Посадник Добрята побледнел и переменился в лице: таким он никогда не видел чуроборского княжича, на ум сами собой приходили рассказы о том, что он — оборотень. Видно, правда, — на смуглом лице княжича была звериная непримиримость, глаза горели яростью, зубы… чуры добрые, а клыки-то! Добрята крепче прижимался спиной к стене, словно хотел как-нибудь влезть в нее.
— Как знаешь, княжич, — бормотал он сам не зная что. — Тебе видней. Дело твое. Оно конечно…
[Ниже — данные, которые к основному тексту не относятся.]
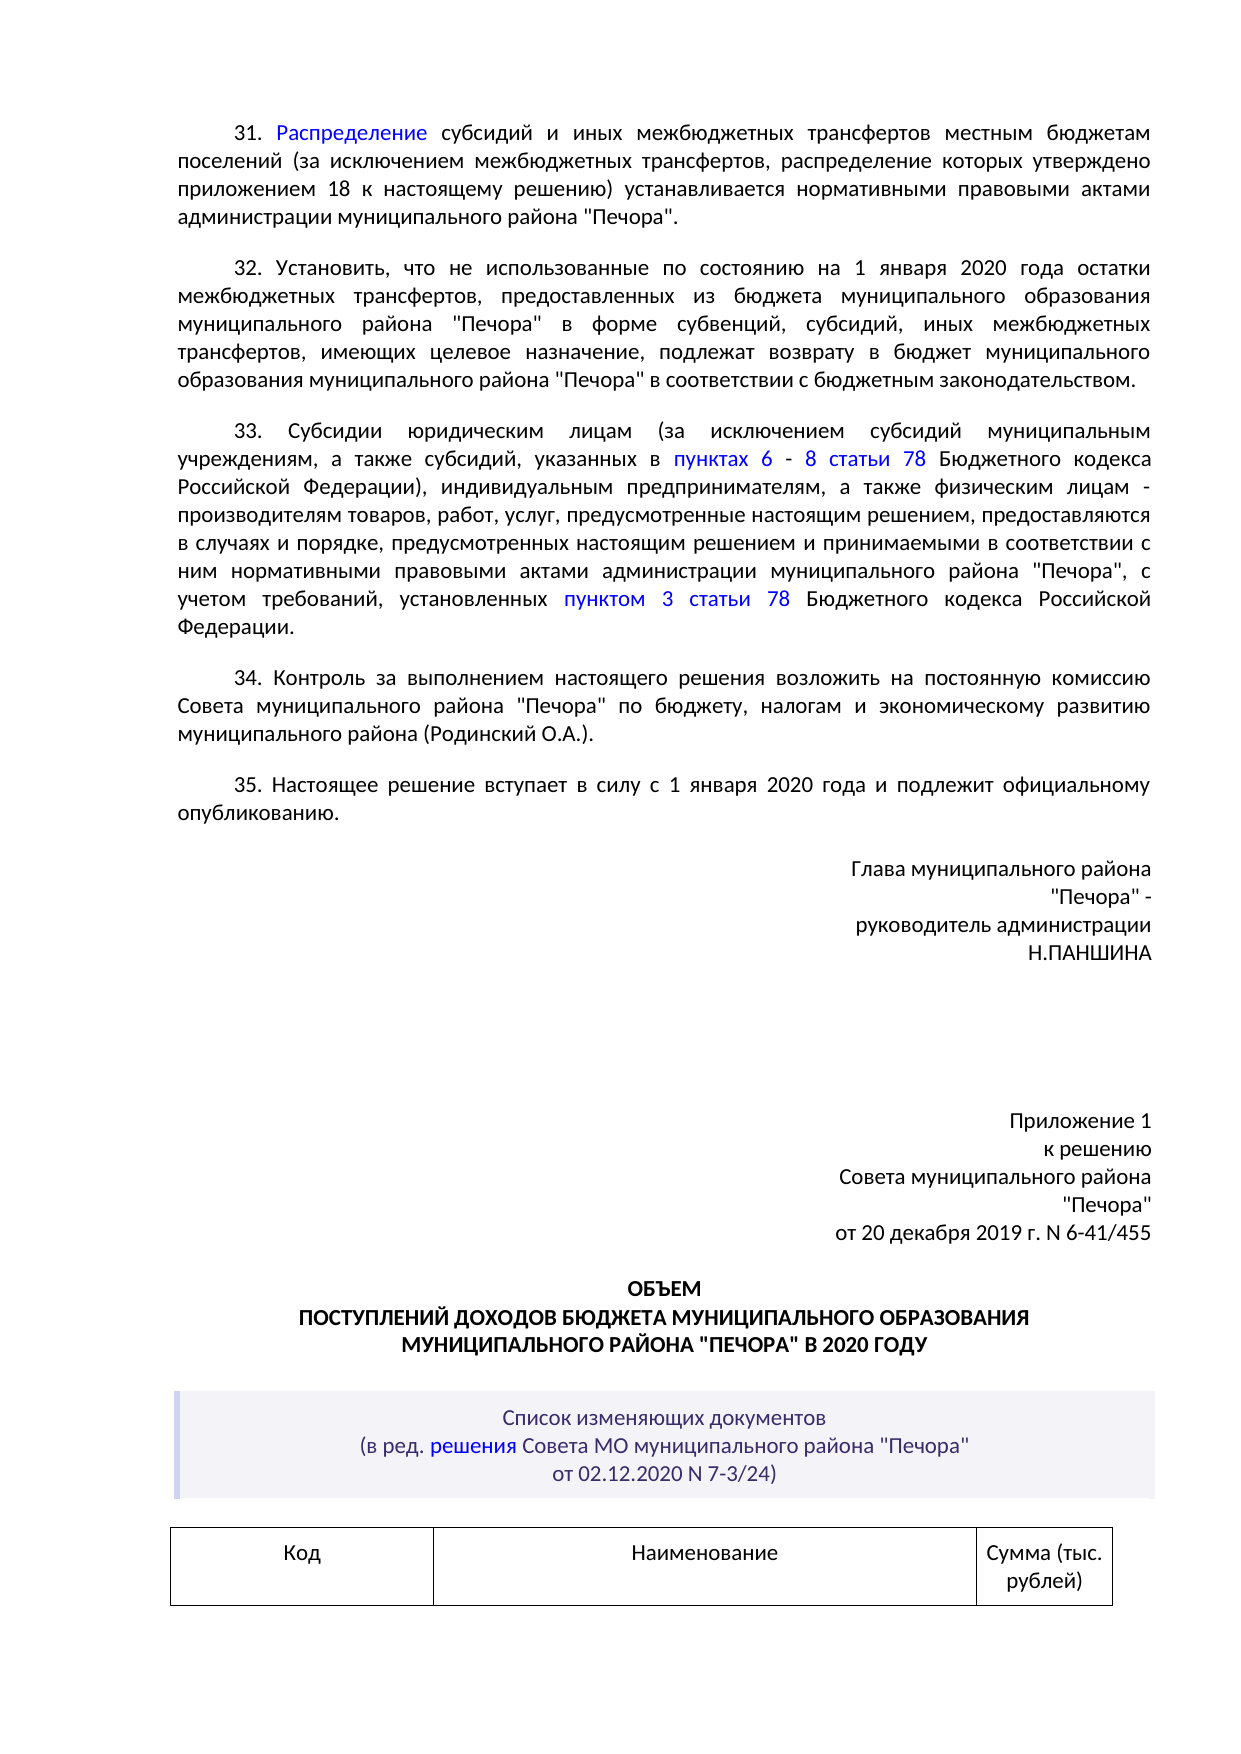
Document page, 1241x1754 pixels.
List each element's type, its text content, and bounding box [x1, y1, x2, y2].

table_header Сумма (тыс. рублей) [977, 1528, 1112, 1605]
title ОБЪЕМ [177, 1274, 1152, 1303]
table_header Наименование [434, 1528, 976, 1605]
text 31. Распределение субсидий и иных межбюджетных трансфертов местным бюджетам поселений (за исключением межбюджетных трансфертов, распределение которых утверждено приложением 18 к настоящему решению) устанавливается нормативными правовыми актами администрации муниципального района "Печора". [177, 118, 1152, 230]
text "Печора" - [177, 882, 1152, 910]
text 32. Установить, что не использованные по состоянию на 1 января 2020 года остатки межбюджетных трансфертов, предоставленных из бюджета муниципального образования муниципального района "Печора" в форме субвенций, субсидий, иных межбюджетных трансфертов, имеющих целевое назначение, подлежат возврату в бюджет муниципального образования муниципального района "Печора" в соответствии с бюджетным законодательством. [177, 253, 1152, 393]
text от 20 декабря 2019 г. N 6-41/455 [177, 1218, 1152, 1247]
text Н.ПАНШИНА [177, 938, 1152, 966]
text Совета муниципального района [177, 1162, 1152, 1191]
text к решению [177, 1134, 1152, 1162]
text Глава муниципального района [177, 854, 1152, 882]
table_header Код [171, 1528, 433, 1605]
title ПОСТУПЛЕНИЙ ДОХОДОВ БЮДЖЕТА МУНИЦИПАЛЬНОГО ОБРАЗОВАНИЯ [177, 1303, 1152, 1331]
text "Печора" [177, 1191, 1152, 1218]
table_header Список изменяющих документов (в ред. решения Совета МО муниципального района "Печора" от 02.12.2020 N 7-3/24) [180, 1391, 1149, 1498]
text 34. Контроль за выполнением настоящего решения возложить на постоянную комиссию Совета муниципального района "Печора" по бюджету, налогам и экономическому развитию муниципального района (Родинский О.А.). [177, 663, 1152, 747]
text 35. Настоящее решение вступает в силу с 1 января 2020 года и подлежит официальному опубликованию. [177, 770, 1152, 826]
text руководитель администрации [177, 910, 1152, 938]
text 33. Субсидии юридическим лицам (за исключением субсидий муниципальным учреждениям, а также субсидий, указанных в пунктах 6 - 8 статьи 78 Бюджетного кодекса Российской Федерации), индивидуальным предпринимателям, а также физическим лицам - производителям товаров, работ, услуг, предусмотренные настоящим решением, предоставляются в случаях и порядке, предусмотренных настоящим решением и принимаемыми в соответствии с ним нормативными правовыми актами администрации муниципального района "Печора", с учетом требований, установленных пунктом 3 статьи 78 Бюджетного кодекса Российской Федерации. [177, 416, 1152, 640]
title МУНИЦИПАЛЬНОГО РАЙОНА "ПЕЧОРА" В 2020 ГОДУ [177, 1331, 1152, 1359]
text Приложение 1 [177, 1106, 1152, 1134]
Огнеяр перевел дух и постарался остыть. За два месяца полюдья, чувствуя себя хоть ненадолго, но полновластным князем, он научился сдерживаться лучшее, чем за все годы своей жизни. Теперь он отвечал не только за себя, от него зависел покой, достаток, сами судьбы сотен и тысяч людей. Он даже начал их жалеть. Даже посадник Добрята, когда вспышка гнева миновала, стал вызывать презрительную жалость. Глаза у посадника стали как у затравленного зайца, полуседая борода дрожит, волосы на лбу взмокли от холодного боязливого пота. Тоже, нашел на кого злиться! Сидит тут, как медведь в берлоге, кто хочешь, тот и грабь! Не такой сюда нужен посадник! А этот — весь в князя Неизмира. Трус!
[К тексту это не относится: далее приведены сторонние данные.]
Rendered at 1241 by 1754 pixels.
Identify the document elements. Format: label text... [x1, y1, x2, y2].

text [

Мысли Огнеяра снова, в который раз за это путешествие, вернулись к отчиму. Может быть, из-за отчима он и поехал в полюдье, а не домой в Чуробор, где его ждет теперь священная рогатина Оборотнева Смерть. Неверно было бы сказать, что Огнеяр испугался. Ему нужно было время разобраться и понять, что же теперь делать. Если удар ножом в темных сенях еще можно было отнести к мести Трещаги за безумие сестры, то хлопоты Светела о священной рогатине ясно показали, кто именно желает Огнеяру смерти. Для Огнеяра не было открытием то, что отчим его не любит, — об этом он знал с детства и платил Неизмиру тем же. Но ему и во сне не снилось покушаться на жизнь отчима, поэтому он не ждал покушения на свою. Но теперь приходилось ждать. Поэтому Огнеяр спал только среди Стаи и старался не выходить один. Он мог быть безоглядно смел, как зверь, загнанный в угол, но был лишен человеческого бахвальства и не искал опасностей, пока они сами не нашли его.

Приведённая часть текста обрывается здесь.